> Work instruction: In the data below, find every line with the word "series" and copy it out.

> Recorded data:
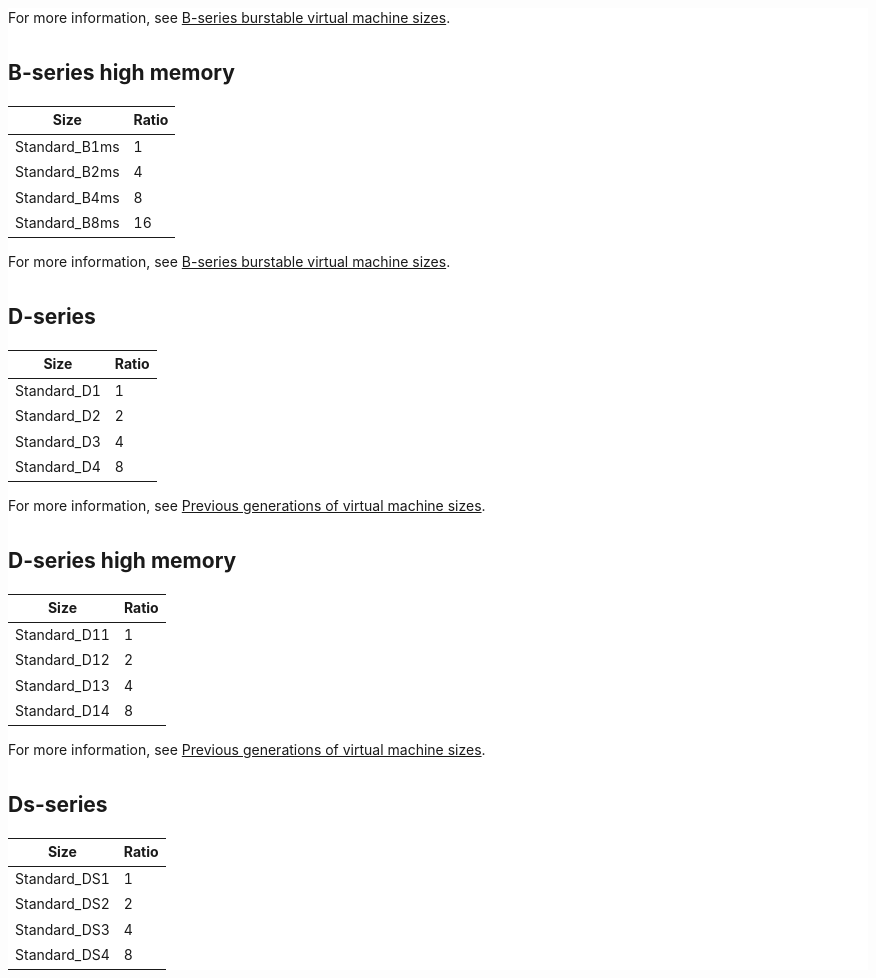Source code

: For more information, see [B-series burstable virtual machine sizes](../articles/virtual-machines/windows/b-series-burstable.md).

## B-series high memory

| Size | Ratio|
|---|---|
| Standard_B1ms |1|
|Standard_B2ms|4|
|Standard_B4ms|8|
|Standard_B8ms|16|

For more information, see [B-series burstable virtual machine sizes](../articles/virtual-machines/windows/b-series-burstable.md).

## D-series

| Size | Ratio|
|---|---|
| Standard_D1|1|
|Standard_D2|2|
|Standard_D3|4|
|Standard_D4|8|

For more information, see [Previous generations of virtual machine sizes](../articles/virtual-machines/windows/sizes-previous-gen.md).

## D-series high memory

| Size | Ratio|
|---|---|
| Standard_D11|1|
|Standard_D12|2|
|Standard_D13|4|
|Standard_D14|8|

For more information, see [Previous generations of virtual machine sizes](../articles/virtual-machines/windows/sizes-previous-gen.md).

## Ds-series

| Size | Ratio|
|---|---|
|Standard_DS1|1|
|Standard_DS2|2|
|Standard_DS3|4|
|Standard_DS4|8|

> Finished task:
: For more information, see [B-series burstable virtual machine sizes](../articles/virtual-machines/windows/b-series-burstable.md).
## B-series high memory
For more information, see [B-series burstable virtual machine sizes](../articles/virtual-machines/windows/b-series-burstable.md).
## D-series
## D-series high memory
## Ds-series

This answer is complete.